Age-related macular degeneration (AMD) is a common eye condition that affects central vision. The people who are at risk of developing this condition are usually people who are in their 50s and 60s. The three recent studies suggested that taking aspirin regularly increases the risk for developing “wet” AMD. The news scared people who are taking aspirin for health reasons. Wet AMD is an eye disease that is commonly associated with sudden vision loss.
In Australia, a recent study reported that people who took aspirin once a week were twice as likely to develop wet AMD as those who do not take it. The results were similar to the study conducted in the US in December 2012. The statistics may sound scary. However, these alarming numbers do not tell the whole story.
First, the real increase in risk is small, just around 1% in these studies when comparing aspirin users to nonusers. Second, all three studies relied on participants’ self-reports of aspirin use. This form of study cannot establish clear cause-and-effect relationships. Third, experts who specialize in AMD agree that it’s important for people who have been told to take aspirin by their doctors to continue doing so.
Should I Stop Taking Aspirin Because of the Increased Risk of AMD?
Expert physicians who specialize in AMD advised people to take aspirin only as their doctors prescribed. The recent study should not affect their normal intake of aspirin as prescribed since aspirin is given to lower the risk of heart attack and clot-related strokes. The benefits of taking aspirin outweigh the potential risks for AMD. If people take aspirin for pain control reasons, consider taking other options mostly if you have a family history of AMD or other risk factors. Experts mentioned that weighing the risk of patients and the benefits will be helpful.

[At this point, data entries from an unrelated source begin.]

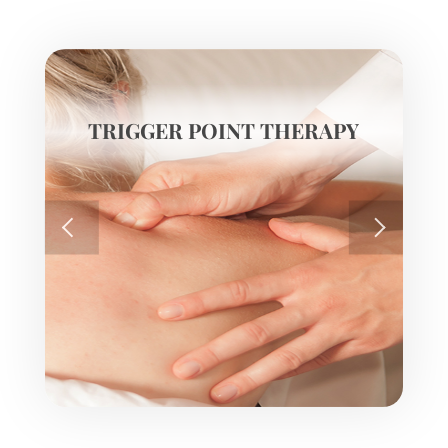
TRIGGER POINT THERAPY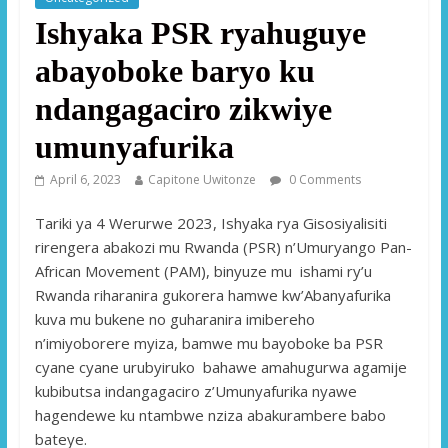
Ishyaka PSR ryahuguye
abayoboke baryo ku
ndangagaciro zikwiye
umunyafurika
April 6, 2023
Capitone Uwitonze
0 Comments
Tariki ya 4 Werurwe 2023, Ishyaka rya Gisosiyalisiti
rirengera abakozi mu Rwanda (PSR) n’Umuryango Pan-
African Movement (PAM), binyuze mu ishami ry’u
Rwanda riharanira gukorera hamwe kw’Abanyafurika
kuva mu bukene no guharanira imibereho
n’imiyoborere myiza, bamwe mu bayoboke ba PSR
cyane cyane urubyiruko bahawe amahugurwa agamije
kubibutsa indangagaciro z’Umunyafurika nyawe
hagendewe ku ntambwe nziza abakurambere babo
bateye.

What Are the Ways to Prevent Developing AMD?
It is important to visit an ophthalmologist right away if you experience any symptoms of AMD. The earlier AMD is detected, the better chance that treatment will be effective. Make sure to have a regular schedule of eye exams. If you are over 65, consider testing for AMD as part of your routine vision exams.
You might also want to monitor your sight by using an Amsler grid which can help you to detect any vision changes. According to the Age-Related Eye Disease Study, taking supplements with antioxidants plus zinc may also help in lowering your risks of getting AMD.